Document passage
Johnny Graham

Personal information
- Date of birth: 8 January 1945
- Place of birth: Glasgow, Scotland
- Date of death: 31 October 2018 (aged 73)
- Position: Midfielder

Youth career
- Strathclyde

Senior career*
- Years: Team / Apps / (Gls)
- 1963–1964: Third Lanark / 31 / (7)
- 1964–1965: Dundee United / 15 / (1)
- 1964–1969: Falkirk / 147 / (60)
- 1969–1971: Hibernian / 44 / (14)
- 1971–1977: Ayr United / 168 / (62)
- 1977–1978: Falkirk / 31 / (0)
- Total:  / 436 / (144)

International career
- 1970: Scottish Football League XI / 2 / (1)

= Johnny Graham (footballer, born 1945) =

Scottish footballer (1945–2018)

Recorded information
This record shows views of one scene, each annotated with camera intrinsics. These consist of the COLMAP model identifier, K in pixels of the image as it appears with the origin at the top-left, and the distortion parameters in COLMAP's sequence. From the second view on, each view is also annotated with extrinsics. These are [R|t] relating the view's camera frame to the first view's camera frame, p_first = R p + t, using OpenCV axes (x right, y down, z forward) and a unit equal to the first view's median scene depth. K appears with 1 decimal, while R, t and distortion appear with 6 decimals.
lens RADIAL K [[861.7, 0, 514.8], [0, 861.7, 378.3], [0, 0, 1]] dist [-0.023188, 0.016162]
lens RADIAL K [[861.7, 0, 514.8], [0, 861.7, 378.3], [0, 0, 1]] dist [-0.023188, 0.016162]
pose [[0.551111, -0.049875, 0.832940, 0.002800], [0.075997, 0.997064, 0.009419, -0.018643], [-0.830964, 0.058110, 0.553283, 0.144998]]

Assignment 1
Using the Johnny Graham profile, decide whether each statement agrees with it. For each, answer yes or no and quote the words that settle it.
(a) Graham was born in Glasgow.
(b) His youth career was with Dundee United.
(c) He played as a defender.
Assignment 2
Answer these questions from the Johnny Graham profile.
(a) On what date did Graham die?
(b) How many senior appearances does the profile give as his total?
(c) Which team did he play for in 1963–1964?
Assignment 3
Write what follows the last line of the Johnny Graham profile.

Reply 1
(a) Yes: "Place of birth: Glasgow, Scotland"
(b) No: "Youth career
- Strathclyde"
(c) No: "Position: Midfielder"

Reply 2
(a) 31 October 2018
(b) 436
(c) Third Lanark

Reply 3
Johnny Graham (8 January 1945 – 31 October 2018) was a Scottish footballer, who played for Strathclyde, Third Lanark, Dundee United, Falkirk, Hibernian and Ayr United. Graham also represented the Scottish Football League XI twice.

Graham was signed by Dundee United manager Jerry Kerr from Third Lanark on 10 June 1964 for a fee reported to be £6,000. He made his debut for the club in August 1964 in a 3–2 win against local rivals Dundee. He joined Falkirk in 1965, being bought by Hibernian in 1969 for £15,000.